Водитель выронил монтировку, сел на склон и заныл, обхватив
голову руками и раскачиваясь. До меня донеслось что-то о китайских подрядчиках,
вырастивших помидоры, о жителях Хабаровска, которые без этих помидоров жизни не
мыслят, о несчастном «Икарусе», который водителя кормил, поил, а теперь только
в металлолом и годен. Но сил посочувствовать не было. Помидоры! Восемьдесят ящиков!
Да хоть весь китайский урожай этого года!
– Какого черта ты в автобусе помидоры вез? – спросил я.
– А в чем еще, у меня «КамАЗа» нет!
– Да успокойся, тебе выплатят компенсацию!
Водитель прекратил ныть, приподнял голову. Недоверчиво
спросил:
– Точно?
– Выплатят! – подходя к автобусу, пообещал я. Выглядело все
кошмарно. Я наклонился, соскреб с травы багровую кашу, поднес к лицу, чувствуя
себя начинающим вампиром. Точно, помидоры…
– Так это из-за тебя дорогу перекрывали? – спросил водитель
со спины.
Я, не оборачиваясь, кивнул.
– Блин… а я думал, снова на железке цистерны рванули… –
промямлил водитель. – Вечно, как ваша горючка рванет, так весь район оцеплен…

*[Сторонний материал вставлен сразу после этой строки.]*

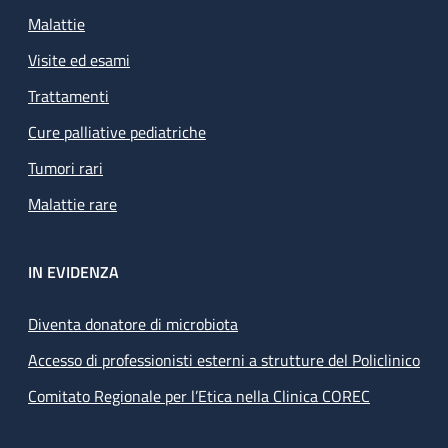
Malattie
Visite ed esami
Trattamenti
Cure palliative pediatriche
Tumori rari
Malattie rare
IN EVIDENZA
Diventa donatore di microbiota
Accesso di professionisti esterni a strutture del Policlinico
Comitato Regionale per l’Etica nella Clinica COREC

– Что, часто рвется? – заинтересовался я.
– Раза два в год…
Да, понятное дело. Ракеты-носители летают на очень токсичном
топливе. А стартов много, а цистерны старые, а персонала обученного вечно не
хватает… Я вздохнул:
– Если б не твоя колымага, конец мне…
Водитель покосился на дорогу, поскреб щеку.
– Уж точно, ты гнал будь здоров… Километров двести?
– Посадочная скорость – триста пятьдесят.
Водитель пощелкал языком, тон его сразу изменился. Теперь я
был не залетным космонавтом, а почти коллегой.
– Ну, я больше ста здесь держать не рискую… У меня движок –
совсем барахло. Конечно, у вас-то… – Он осекся, оглядывая челнок, сплюнул,
пробормотал: – Крепко я головой приложился… Тебя как зовут, космонавт?
– Я же говорил, Петр!
– Петя… А я – Коля.
Я машинально пожал протянутую мне руку. Нас сейчас можно
было снимать для агитационного плаката компартии – полное единство армии и
народа. Вот только челнок, хищно пронзивший носом автобус, пришлось бы
заретушировать – какие-то неправильные ассоциации возникали.
– Ты откуда прилетел? – поинтересовался водитель.
– С Сириуса-А-восемь. Планета Хикси.
– Знаю! – оживился Коля. – Видел я Сириус! Мне сынишка
показывал, он в кружок астрономов ходит, сам телескоп собрал, маленький такой…
Тоже космонавтом хочет быть.
Он подошел к челноку вплотную, боязливо притронулся к
обшивке и с руганью отдернул руку. Конечно, керамика еще не остыла, градусов
сто – двести точно есть.
– Горячий, мать его! – взвыл Коля. – У меня ж все помидоры
поджарятся! Помоги, выгрузим!
Я укоризненно посмотрел на водителя, и Коля махнул рукой:
– А… ладно. Что уж теперь… Эй, а он не излучает?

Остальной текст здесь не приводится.